Dem Talmud1 zufolge erfolgten die Sünde des ersten Menschen und seine Vertreibung aus dem Paradies noch am Tag seiner Schöpfung, dem sechsten Schöpfungstag.2 Die Thora erzählt uns zwar von diesen Ereignissen nach der Schöpfungsgeschichte, doch sie alle geschahen noch am sechsten Tag der Schöpfung. Erstaunlicherweise sagt die Thora mit der Vollendung des sechsten Schöpfungstags: Und G-tt sah alles, was Er erschaffen hat und siehe, es ist sehr gut.3 Bezieht sich etwa die Thora damit auch auf die Sünde des ersten Menschen und seine Strafe, dass sie „sehr gut“ sind?!

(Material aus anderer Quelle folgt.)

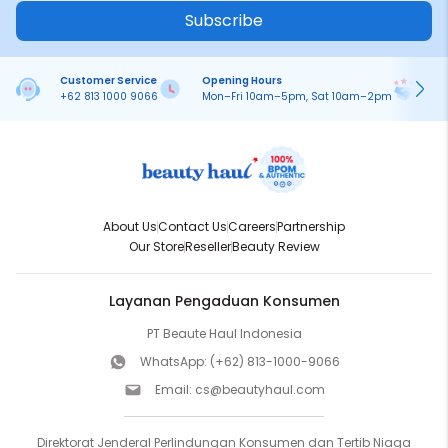
Subscribe
Customer Service
Opening Hours
Pa
+62 813 1000 9066
Mon–Fri 10am–5pm, Sat 10am–2pm
On
About Us
Contact Us
Careers
Partnership
Our Store
Reseller
Beauty Review
Layanan Pengaduan Konsumen
PT Beaute Haul Indonesia
WhatsApp:
(+62) 813-1000-9066
Email:
cs@beautyhaul.com
Direktorat Jenderal Perlindungan Konsumen dan Tertib Niaga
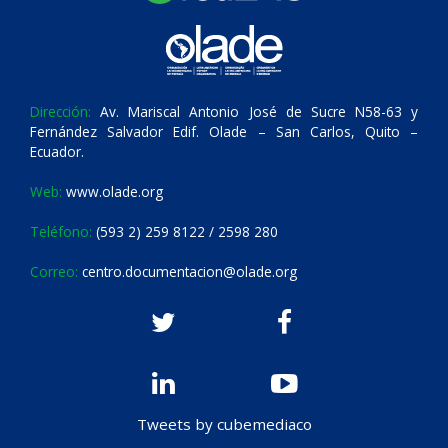
Dirección:
Av. Mariscal Antonio José de Sucre N58-63 y
Fernández Salvador Edif. Olade – San Carlos, Quito –
Ecuador.
Web:
www.olade.org
Teléfono:
(593 2) 259 8122 / 2598 280
Correo:
centro.documentacion@olade.org
Tweets by cubemediaco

Im Sohar4 werden diese Worte „und siehe, es ist sehr gut“, sogar auf folgende Weise ausgelegt:5 „Gut“ – das ist der gute Trieb; „sehr gut“ – das ist der böse Trieb.“ Und die Auslegung des Midraschs6 dazu lautet:7 „Gut“ – das ist der Engel des Lebens; „sehr gut“ – das ist der Todesengel.“ Dabei stellt sich doch die unausweichliche Frage: Warum sollte die Erschaffung des bösen Triebs und des Todesengels „sehr gut“ sein!?
Der Nutzen aus dem Bösen
Darin drückt sich die eigentliche Absicht G-ttes bei der Erschaffung des Bösen aus. Sowohl die Schlange, als auch der böse Trieb und der Todesengel wurden von G-tt erschaffen und G-tt ist absolut gut. Deshalb müssen wir davon ausgehen, dass auch diese bösen Elemente Gutes in sich verbergen, obwohl sie augenscheinlich böse sind.
Das verborgene Gute in ihnen ist die Kraft der Tschuwa (Rückkehr zu G-tt). Ohne dem Bösen gäbe es überhaupt nicht die Existenz der Tschuwa. Indem G-tt das Böse erschaffen hat, wodurch der Mensch in Sünde verfallen kann, wird Tschuwa-tun erst möglich. Und die Tschuwa bringt den sündhaften Menschen viel näher zu G-tt, als er es vor dem Sündenfall war!
Zwischen „gut“ und „sehr gut“
Deshalb sagt die Thora bei der Vollendung des sechsten Schöpfungstags, dass „es sehr gut ist“. Alles, was davor erschaffen wurde, repräsentiert eine von G-tt kreierte, perfekte Welt, wo es keine Abweichungen geben kann. Doch darüber heißt es nur Und G-tt sah, dass es gut ist.8 Doch die Erschaffung des Menschen mit seinem bösen Trieb nennt die Thora „sehr gut“, weil dadurch für den Menschen die Möglichkeit entstand, eine Vollkommenheit zu erreichen („sehr gut“), die selbst die Welt, wie sie G-tt erschaffen hat, nicht erreichen kann („gut“).
Es ist unmissverständlich, dass die Sünde selbst schlecht ist und sich gegen den g-ttlichen Willen richtet. Doch nachdem der Mensch gesündigt hat und Tschuwa tut, steht er sogar auf einem höheren Niveau, als die Zadikim (diejenigen, die niemals sündigen). Dies ist nur durch die Kraft der Tschuwa möglich, welche eben durch die Sünde hervorgerufen wird.
Angeborene Triebe – Na und?
Daraus muss der Mensch eine wichtige Lehre ziehen: Er könnte behaupten, dass man an ihn, wenn es um Mitzwot geht, gar keine Anforderungen stellen oder ihn für seine Sünden zurechtweisen darf, weil er bereits von Anfang an mit einem bösen Trieb geboren wurde9 und deshalb eine angeborene Neigung für die Sünde hat. Wozu dann Tschuwa tun? Darauf antwortet unser Wochenabschnitt: Der Sinn des bösen Triebs liegt einzig und allein darin, dem Menschen dabei zu helfen, „sehr gut“ zu werden. Durch die Hindernisse, die er dem Menschen beim Erfüllen der Mitzwot stellt, stärkt er eigentlich seinen Willen und seine Entschlossenheit, die Mitzwot dennoch zu erfüllen. Und auch wenn der Mensch gesündigt hat, muss er dies nun als einmalige Chance betrachten, Tschuwa-tun zu können und dadurch noch höher, als vor der Sünde, zu kommen. Das ist der Sinn des bösen Triebs; das ist der eigentliche Sinn der Sünde – die Tschuwa. Ansonsten verfehlt der Sündenfall sein Ziel und wird erst richtig schlimm!